• What is expected: Write the lines below out exactly, dropping each picture.

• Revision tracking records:
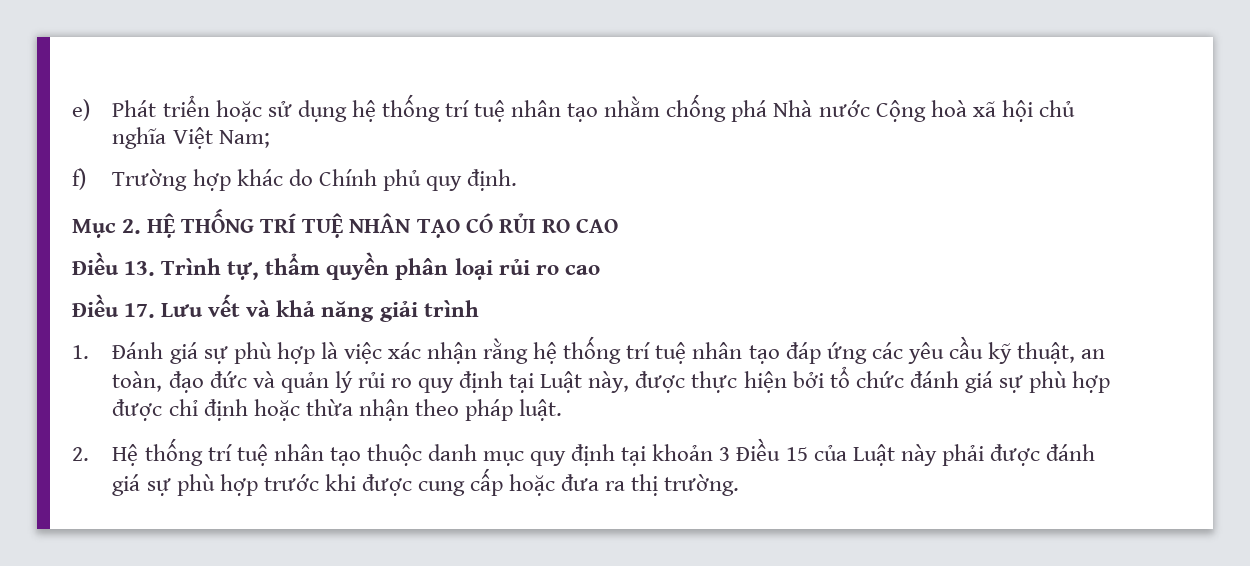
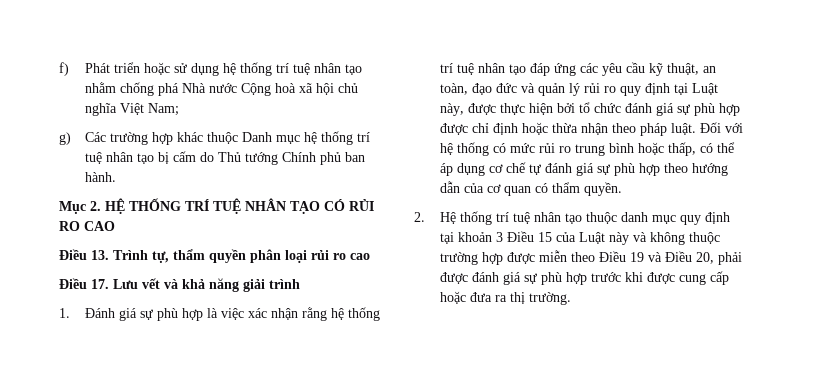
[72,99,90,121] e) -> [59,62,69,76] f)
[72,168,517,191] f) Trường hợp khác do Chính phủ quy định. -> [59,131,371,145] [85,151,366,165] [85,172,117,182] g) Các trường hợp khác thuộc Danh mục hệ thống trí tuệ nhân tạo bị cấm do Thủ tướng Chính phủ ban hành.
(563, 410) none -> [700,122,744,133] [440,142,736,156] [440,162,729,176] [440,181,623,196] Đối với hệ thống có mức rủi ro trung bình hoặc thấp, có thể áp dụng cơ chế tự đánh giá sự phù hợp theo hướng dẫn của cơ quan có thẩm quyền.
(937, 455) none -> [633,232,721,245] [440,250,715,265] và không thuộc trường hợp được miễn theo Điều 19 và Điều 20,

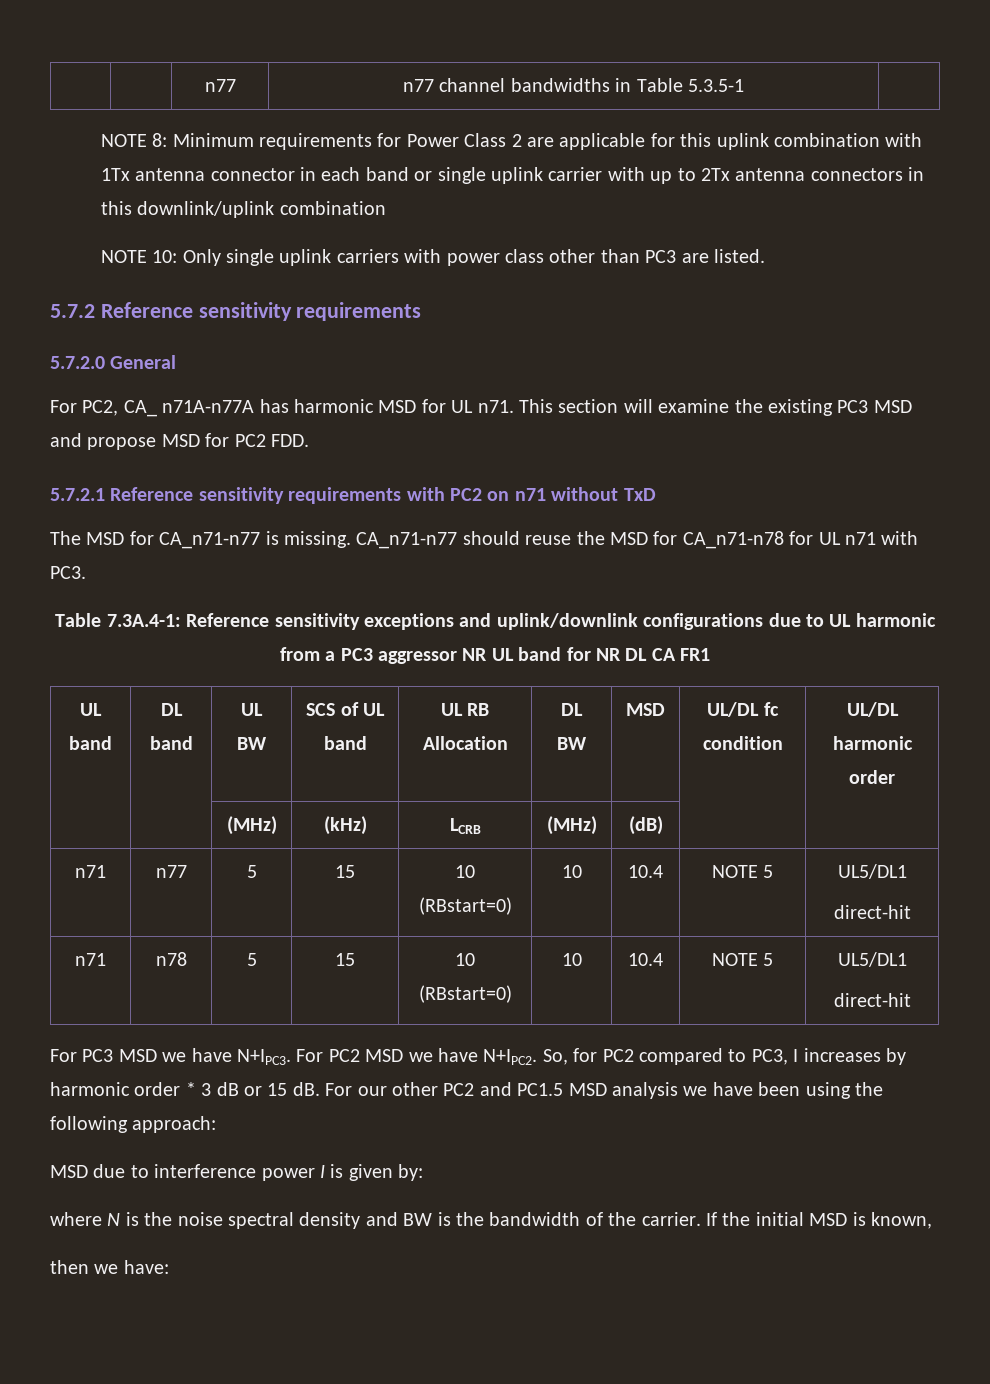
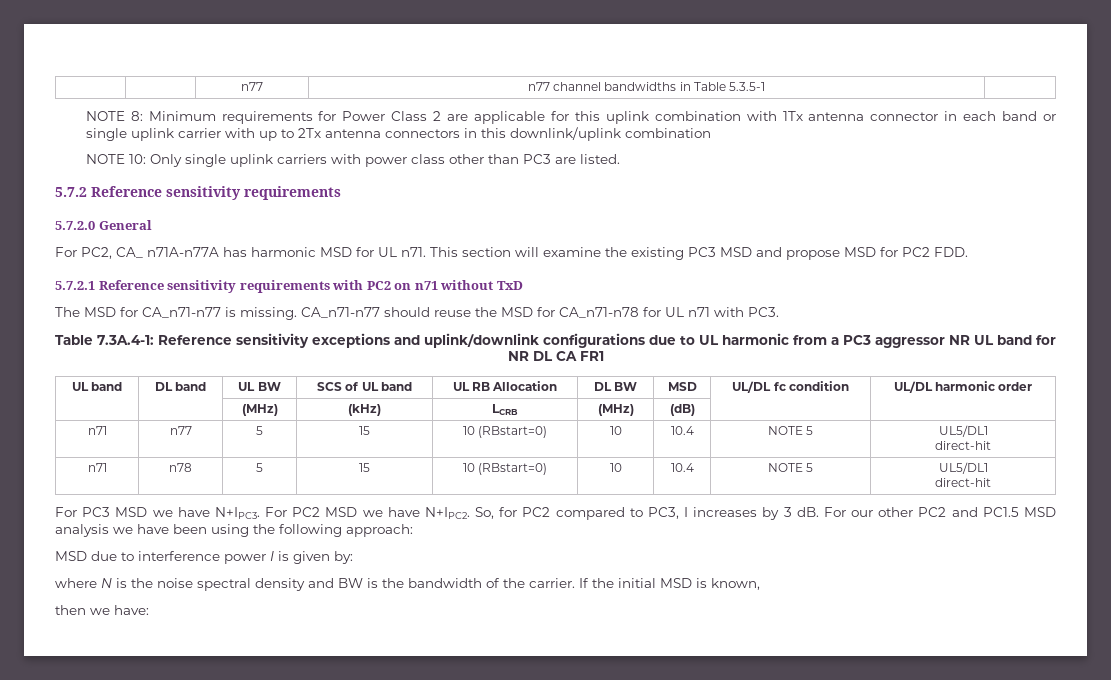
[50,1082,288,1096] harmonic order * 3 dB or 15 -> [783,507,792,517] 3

• Solution to this task:
[72,99,90,121] e) -> [59,62,69,76] f)
[72,168,517,191] f) Trường hợp khác do Chính phủ quy định. -> [59,131,371,145] [85,151,366,165] [85,172,117,182] g) Các trường hợp khác thuộc Danh mục hệ thống trí tuệ nhân tạo bị cấm do Thủ tướng Chính phủ ban hành.
(563, 410) none -> [700,122,744,133] [440,142,736,156] [440,162,729,176] [440,181,623,196] Đối với hệ thống có mức rủi ro trung bình hoặc thấp, có thể áp dụng cơ chế tự đánh giá sự phù hợp theo hướng dẫn của cơ quan có thẩm quyền.
(937, 455) none -> [633,232,721,245] [440,250,715,265] và không thuộc trường hợp được miễn theo Điều 19 và Điều 20,

[50,1082,288,1096] harmonic order * 3 dB or 15 -> [783,507,792,517] 3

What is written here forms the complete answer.